**Exercise description**
Whenever a line below includes the word "down", copy that line.

**Data extracts**
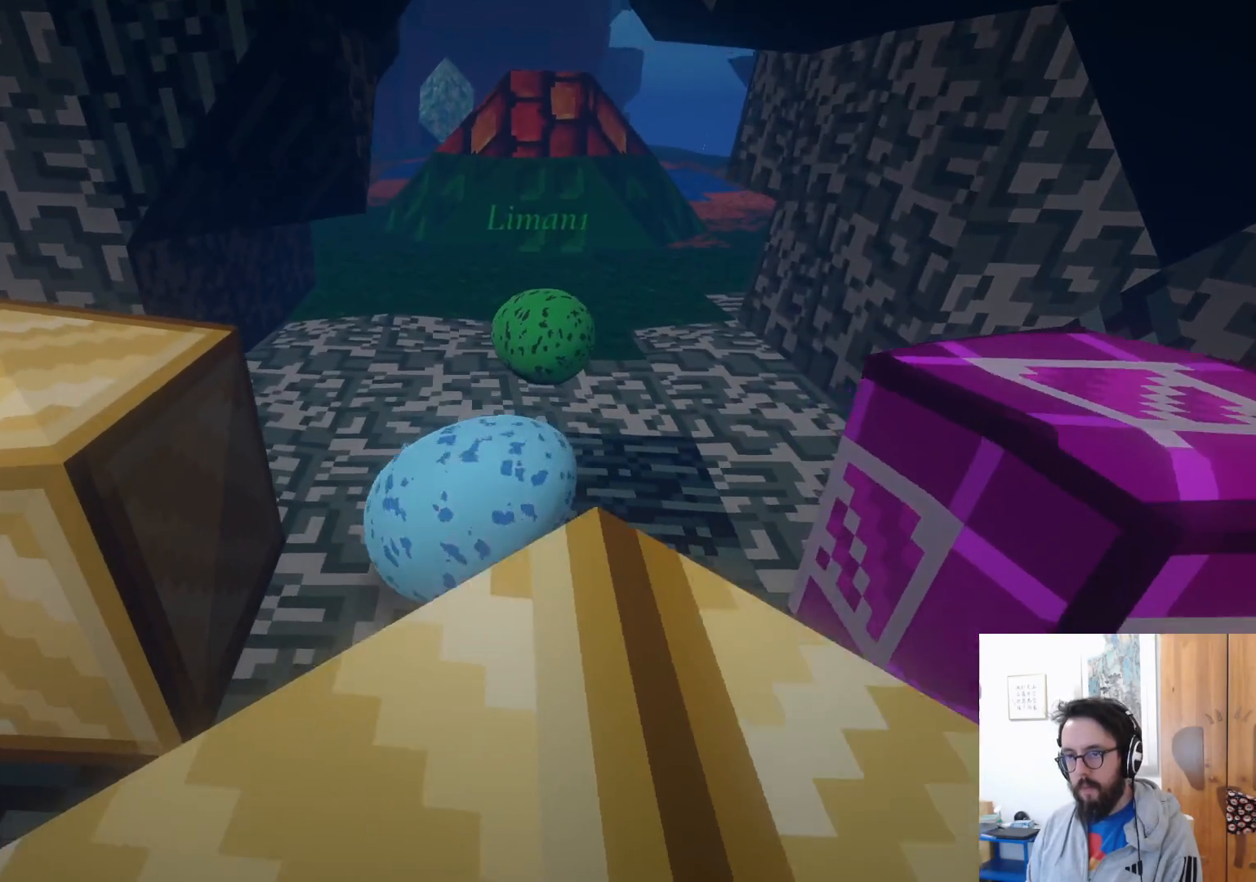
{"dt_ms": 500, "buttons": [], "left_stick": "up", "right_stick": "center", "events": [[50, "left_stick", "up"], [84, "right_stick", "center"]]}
--
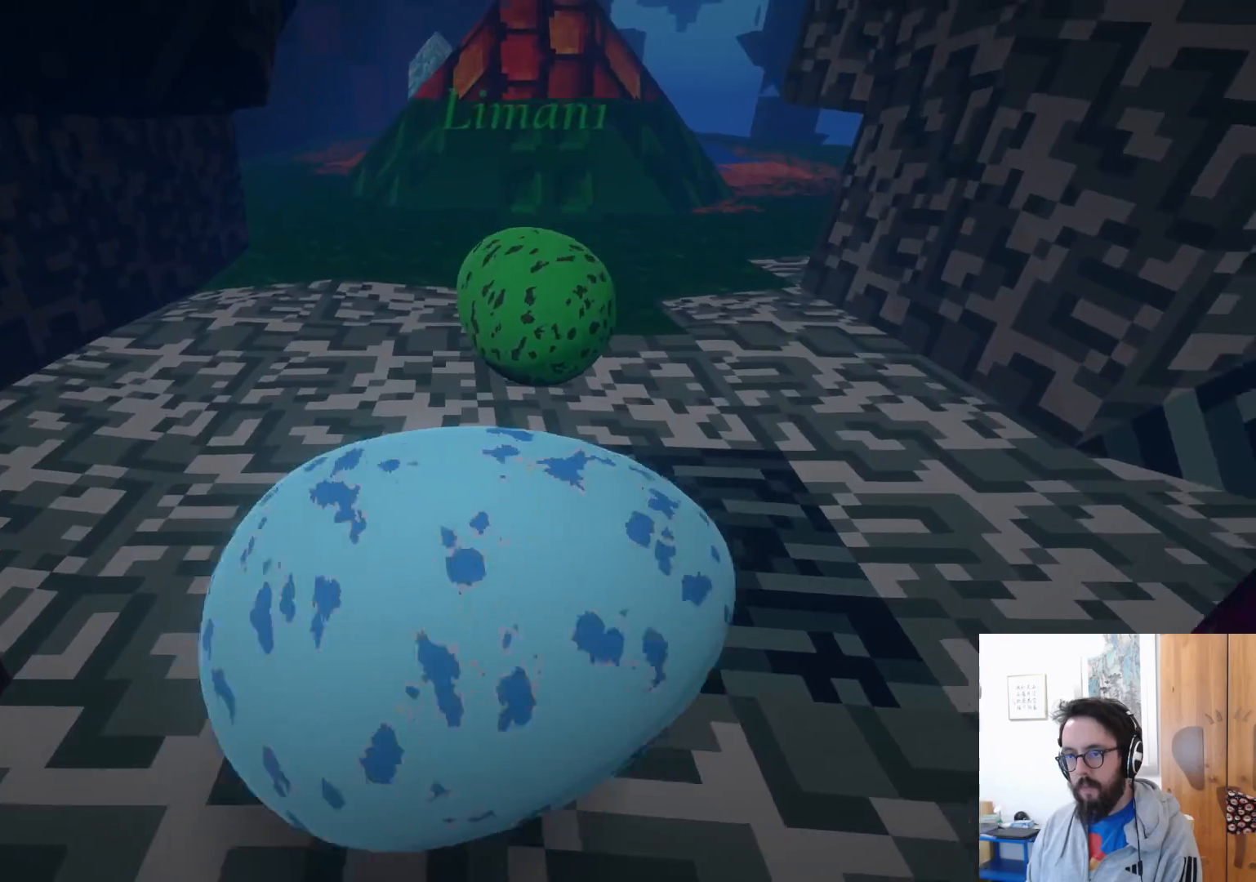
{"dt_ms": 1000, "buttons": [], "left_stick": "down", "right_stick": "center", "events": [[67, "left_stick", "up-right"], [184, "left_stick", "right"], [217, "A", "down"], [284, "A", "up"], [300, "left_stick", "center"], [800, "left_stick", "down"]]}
--
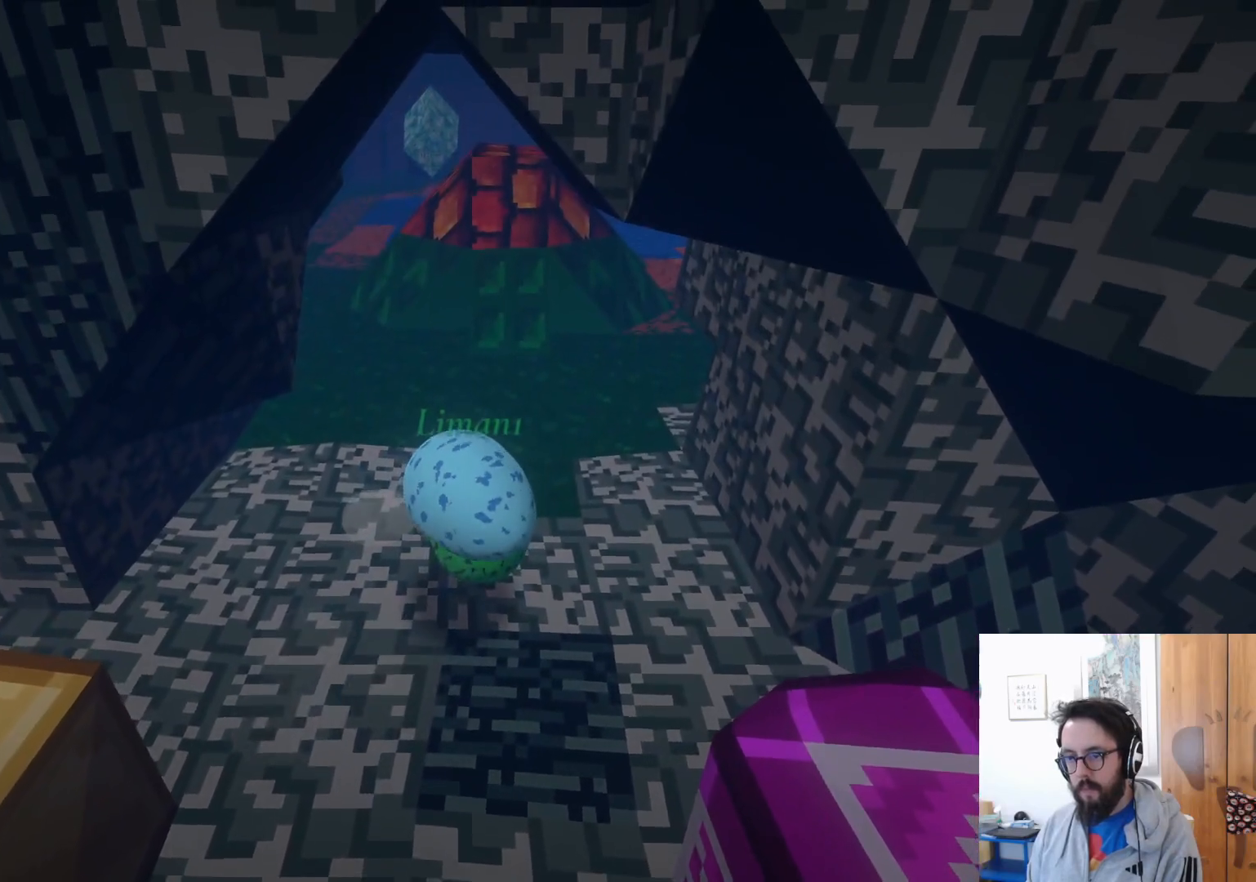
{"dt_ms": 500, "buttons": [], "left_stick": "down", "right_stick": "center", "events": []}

**Result of this task**
{"dt_ms": 1000, "buttons": [], "left_stick": "down", "right_stick": "center", "events": [[67, "left_stick", "up-right"], [184, "left_stick", "right"], [217, "A", "down"], [284, "A", "up"], [300, "left_stick", "center"], [800, "left_stick", "down"]]}
{"dt_ms": 500, "buttons": [], "left_stick": "down", "right_stick": "center", "events": []}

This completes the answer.